Quasars are among the universe’s brightest and most potent objects. A supernova’s Gamma Ray Burst may be more powerful, but it does not last long. Compared to the Milky Way, quasars are capable of emitting 1000 times more radiation for hundreds of millions of years.
All of this energy is derived from the supermassive black holes at the core of galaxies. As matter descends into a black hole, an accretion disk forms around it: a cloud of energetic material that heats up due to friction and emits electromagnetic radiation. From our perspective, the resulting Quasar can be so brilliant that it obscures the light from the rest of its galaxy.
Researchers announced on April 5 the discovery of an uncommon double quasar in the early universe. The two quasars are gravitationally bonded and are spiraling towards one another. Their host galaxies are currently merging, and the supermassive black holes that produce quasars will eventually collide and merge.

- Data shown:

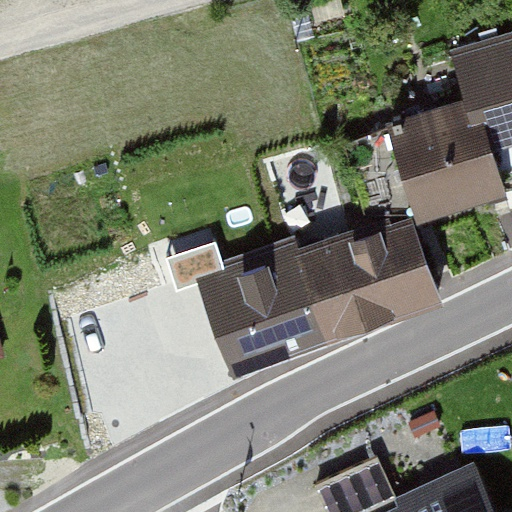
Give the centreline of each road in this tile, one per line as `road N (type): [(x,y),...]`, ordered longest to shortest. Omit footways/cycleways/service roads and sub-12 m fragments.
road 1 (tertiary): [(92,511),(511,308)]
road 2 (residential): [(0,41),(155,0)]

- Written task:
Answer these from the quasar passage:
(a) How much more radiation than the Milky Way can a quasar emit, and for how long?
(b) According to the passage, what makes the material in an accretion disk heat up?
(c) On what date did researchers announce the double quasar discovery?

- Reply:
(a) 1000 times more, for hundreds of millions of years.
(b) Friction.
(c) April 5.